This cottage was known as ‘The Wells’ for many years, and was built on the site of medicinal springs. The baths consisted of three Mineral Springs of milky colour, diuretic and said to be good for the stone [kidney I assume].
Elizabethan baths
Kelly’s Trade Directory of 1892 describes the baths: ‘There is a bath here of some celebrity, the water of which is impregnated with lime, and is said to be efficacious in the cure of rheumatism and dyspepsia, and at the beginning of the 17th century was much frequented’. [For example, John Giffard came for 2 weeks for his health in 1581 and again in 1587.] ‘Dr Bailey, physician to Queen Elizabeth I, attributing its discovery to a labouring man, who having wounded his hand while felling trees near, was cured by its waters. It was restored in 1857 by the late Lord John Scott.’ Dr Walter Bailey published a treatise called A Brief Discours of certain Bathes neere…Newnham Regis.
The site today
I initially reported no sign of the building on the ground but a helpful comment (below) enabled me to seek in the right place and find it. Lumps and hollows in the fields around look interesting; these are probably related to the old lime works shown on the 1900 OS map.

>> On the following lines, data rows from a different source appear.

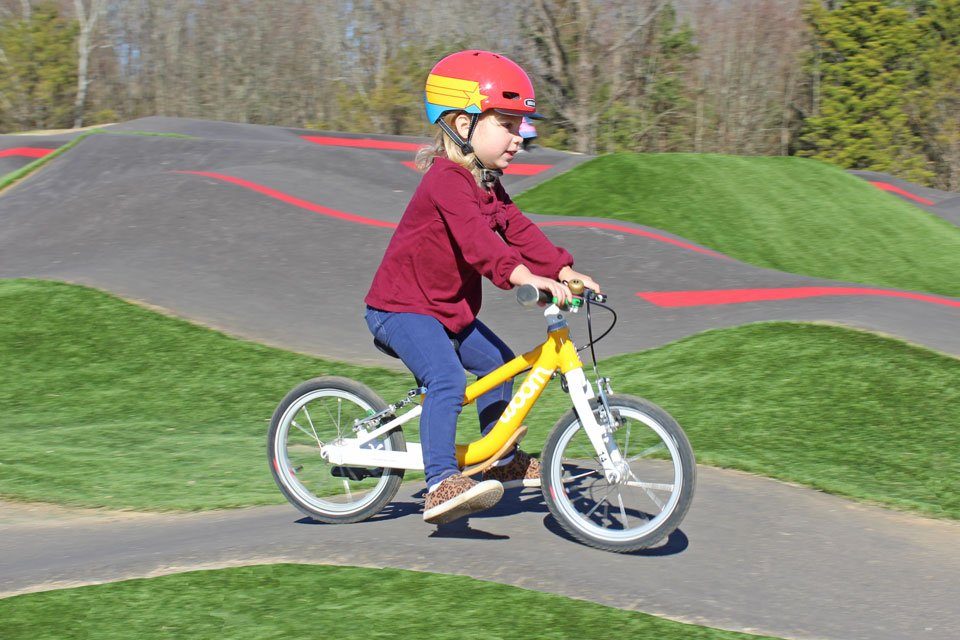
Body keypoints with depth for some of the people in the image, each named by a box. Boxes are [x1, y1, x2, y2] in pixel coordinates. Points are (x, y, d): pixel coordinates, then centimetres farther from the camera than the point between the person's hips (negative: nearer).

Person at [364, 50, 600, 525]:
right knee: (447, 378, -28)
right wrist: (524, 276, -50)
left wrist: (564, 270, -6)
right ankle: (440, 485, -31)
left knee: (497, 361, 16)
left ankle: (501, 459, 33)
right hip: (401, 307, -10)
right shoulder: (446, 181, -24)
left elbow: (517, 231, 6)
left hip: (448, 310, 10)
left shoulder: (486, 185, 10)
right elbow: (474, 239, -39)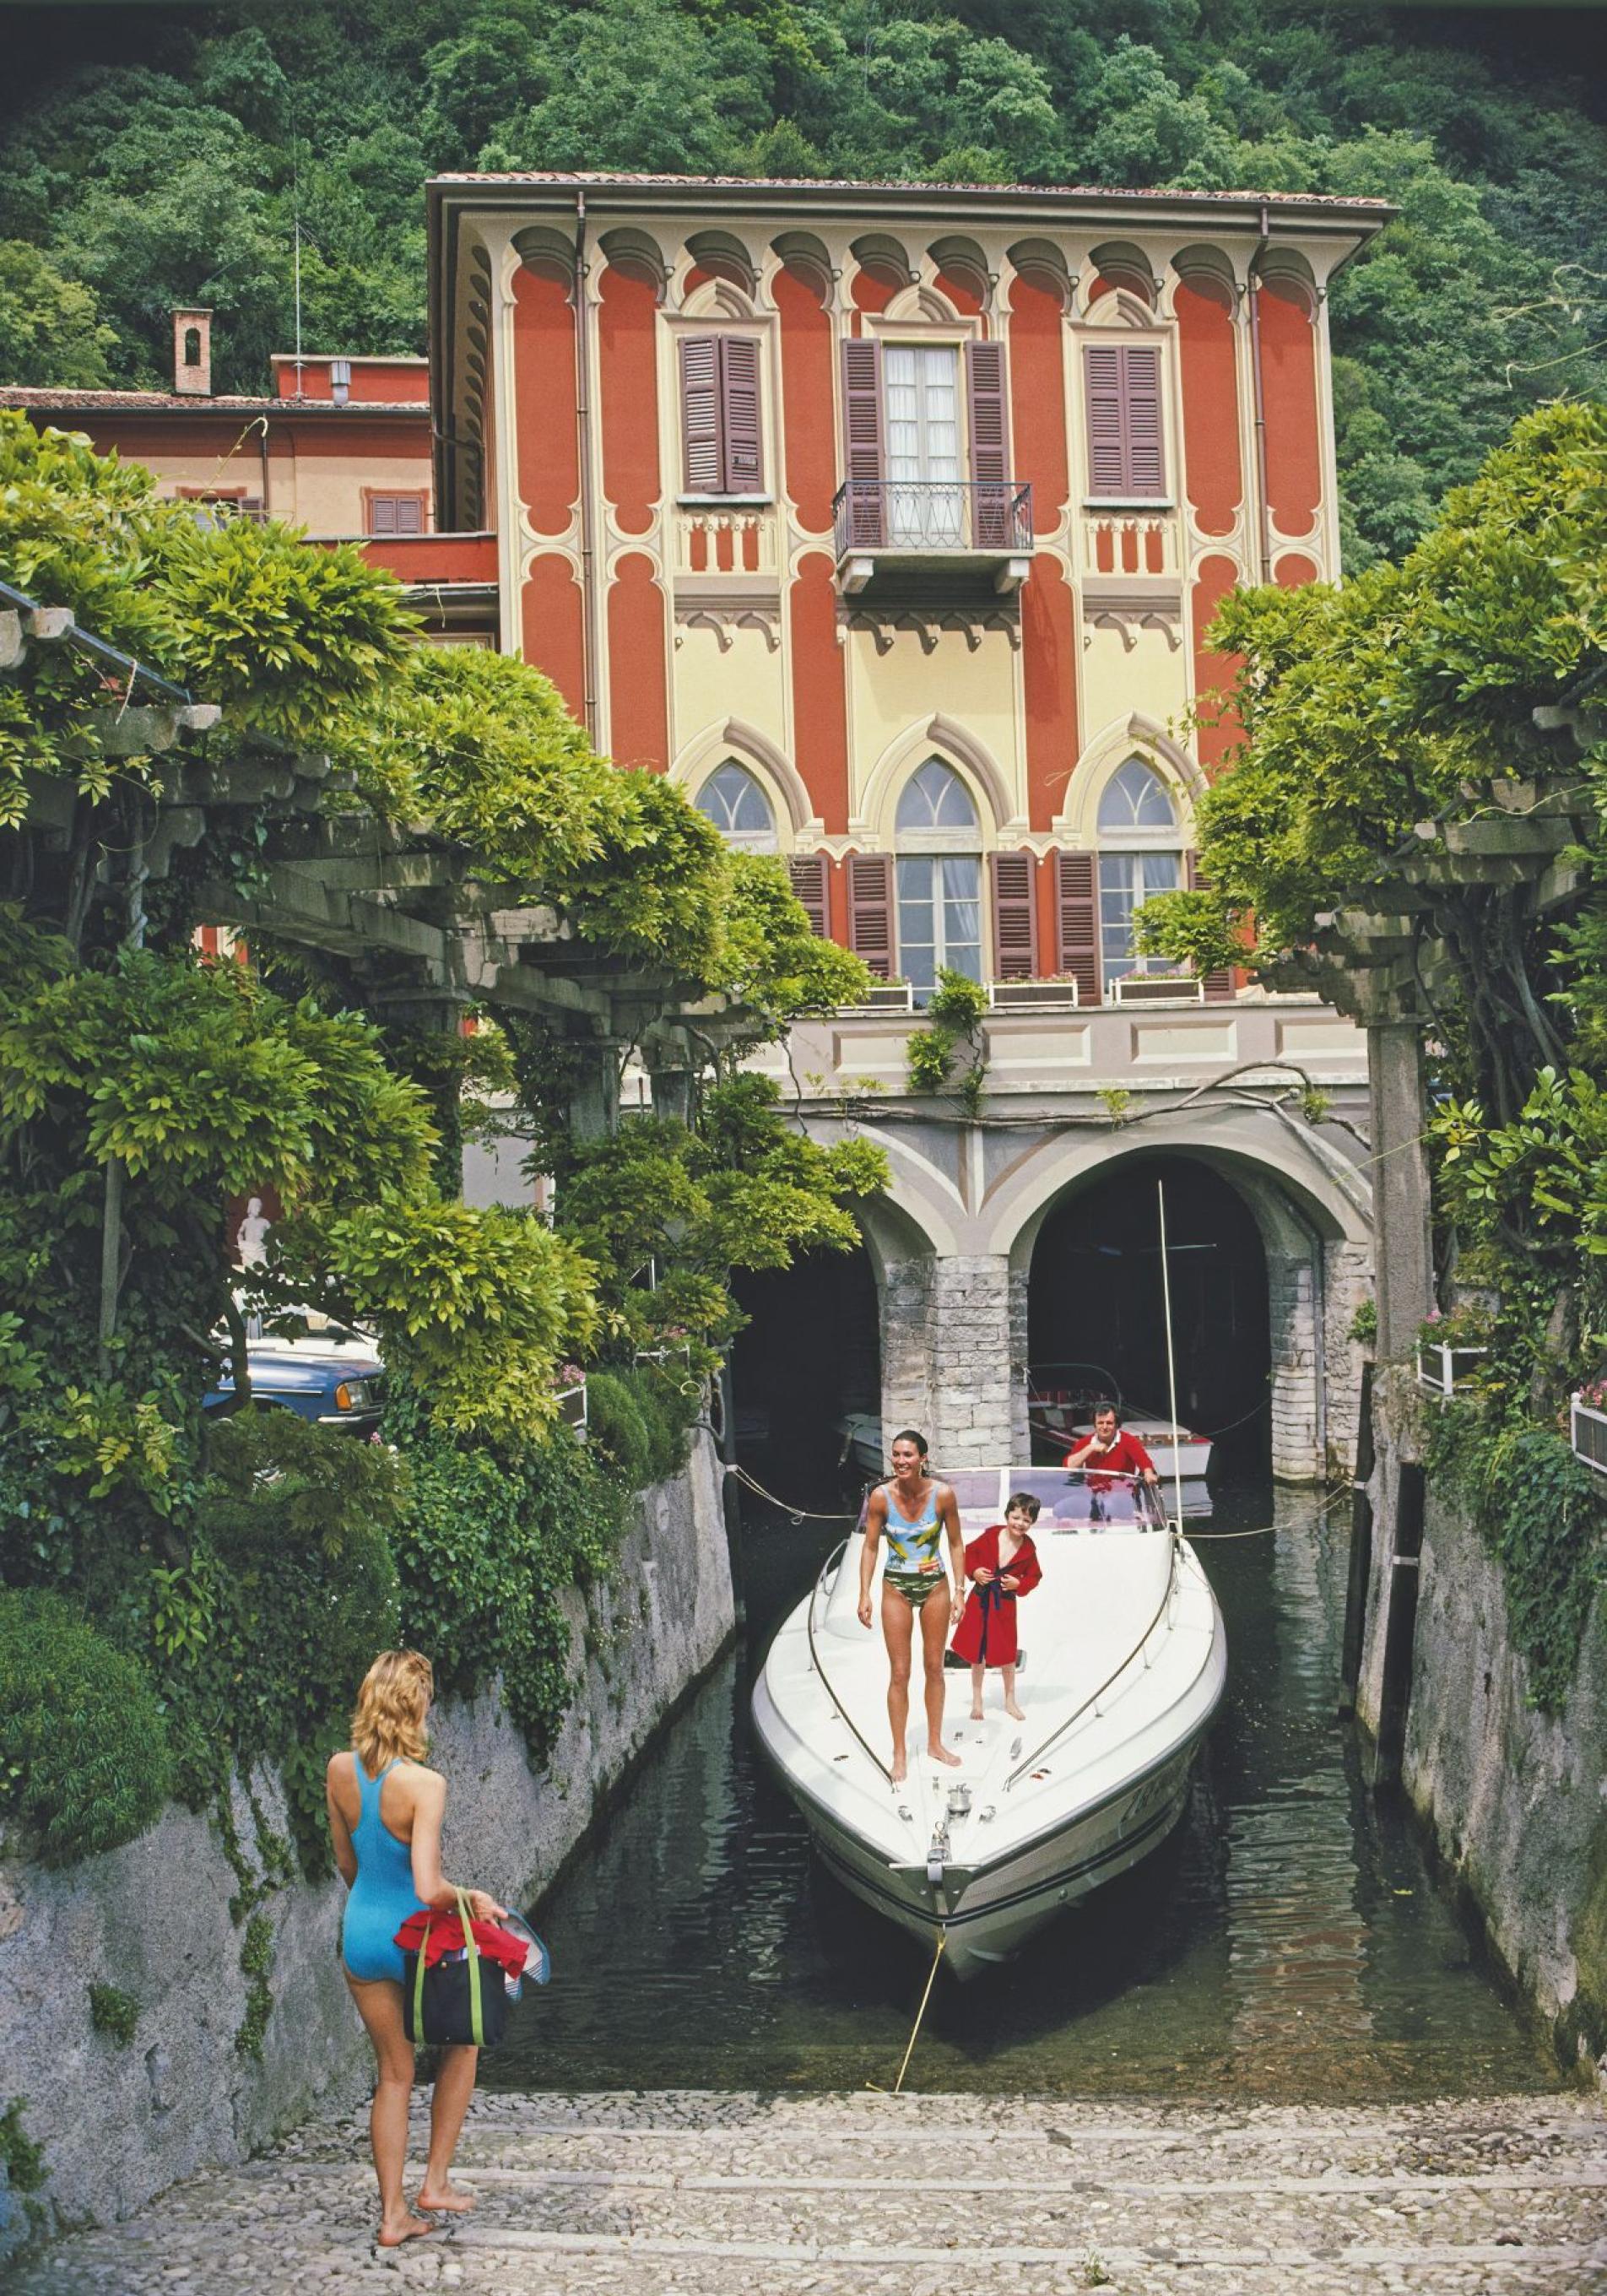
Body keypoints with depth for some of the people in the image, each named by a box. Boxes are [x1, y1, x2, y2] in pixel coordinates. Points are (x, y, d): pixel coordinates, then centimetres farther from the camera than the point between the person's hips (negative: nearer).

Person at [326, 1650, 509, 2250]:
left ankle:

This is part of a series of ‘before and after’ photographs based on the Rev. E.N. Dew’s lantern slides for a talk about the Warwickshire Avon. The original photos date from around 1900 and the linked article explains the history of the photographs.
Kelly’s Post Office Directory of Warwickshire can be consulted at the Warwickshire County Record Office. This quote comes from p. 156.
Comments
There is still a house at this location, not sure if it is the same building, but compare the latest OS map with the old ones and it is definitely at the same location!
Thanks Alain – I had looked at the modern OS map and should have spotted that the ‘Baths’ [in lovely Gothic script] ‘(rems of)’ is not in exactly the same place as the building marked on the 1900 map; no wonder I couldn’t find the remains of it! I’ll go back and see if the surviving building looks like the old baths pictured above.
I have now revisited the site, and you are quite right Alain: it looks as though the house still stands, though it has been extended. My ‘now’ picture (added above) was taken from the front, whilst I suspect the Rev. Dew’s photo was taken from the back. (There is another photo from the 1900s to be found on the Windows on Warwickshire website which corresponds more closely with my photo.)
My mum and family lived in King’s Newnham, surname was Farmer. They lived in a house down by the small roundabout as I call it, behind another house.
Yes the same house is still there, we used to play there as children in the 1940s. The nearby old mill and footbridge over the river is no longer there sadly.